Start of GIVEN DATA
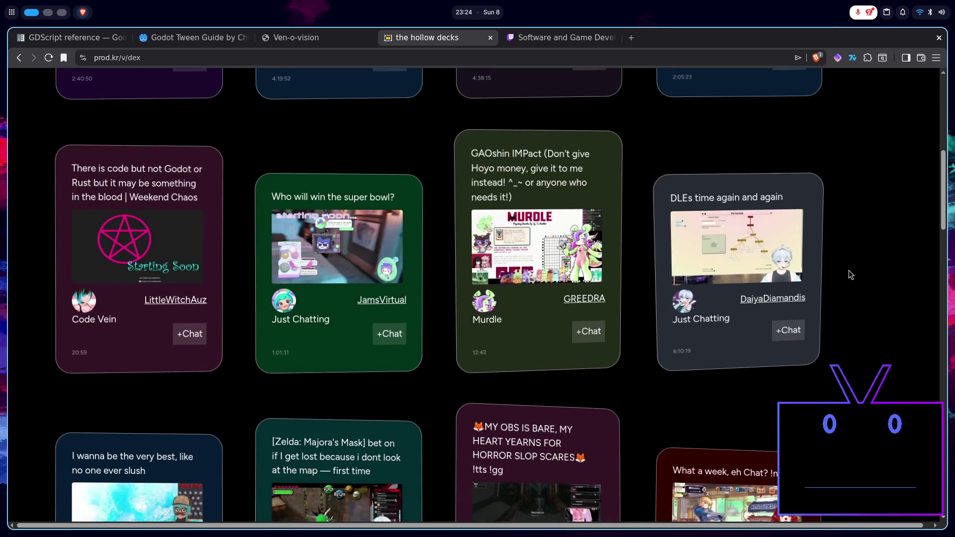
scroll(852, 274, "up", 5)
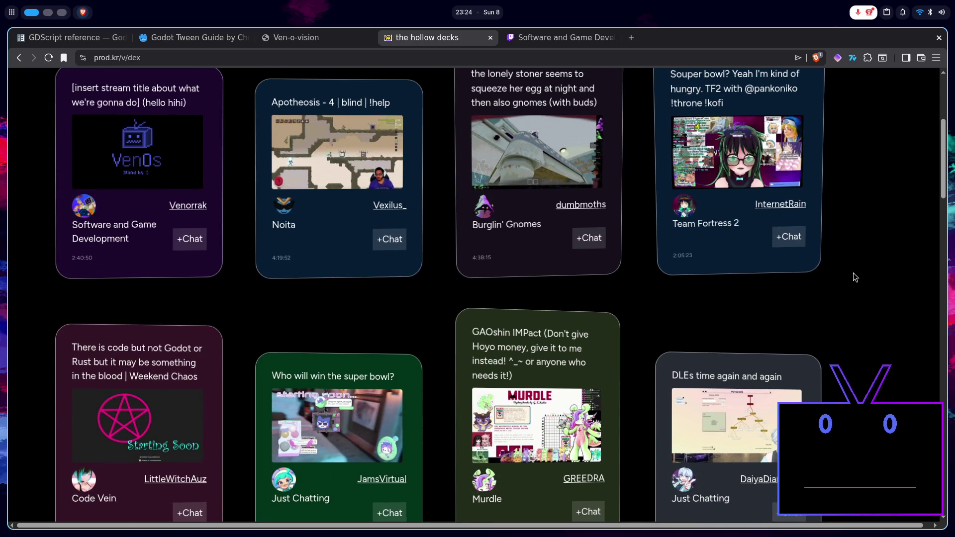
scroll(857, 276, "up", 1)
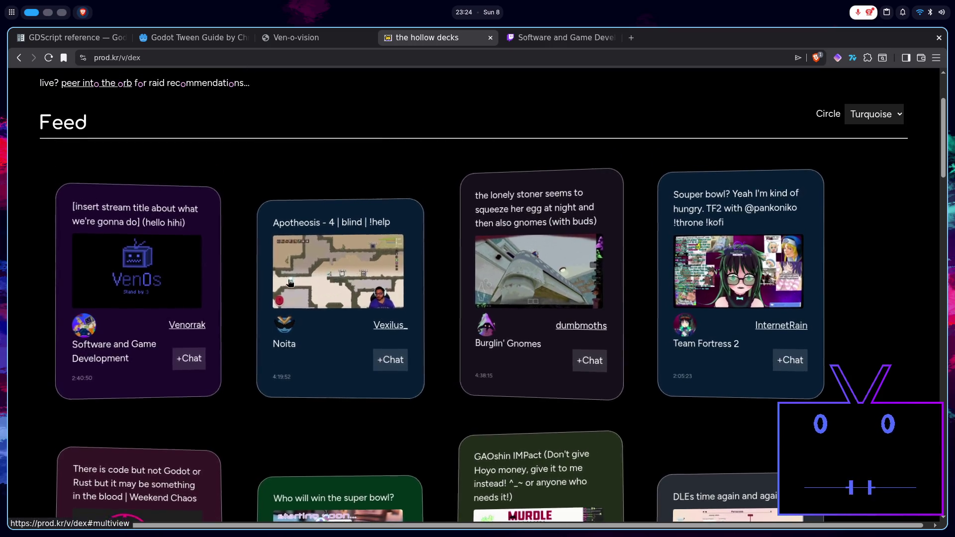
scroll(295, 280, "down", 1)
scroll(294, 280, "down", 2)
End of GIVEN DATA
## YOUR GOAL
Leave out the images and write out the listing above exactly.

## COMPLETED TASK
scroll(852, 274, "up", 5)
scroll(857, 276, "up", 1)
scroll(295, 280, "down", 1)
scroll(294, 280, "down", 2)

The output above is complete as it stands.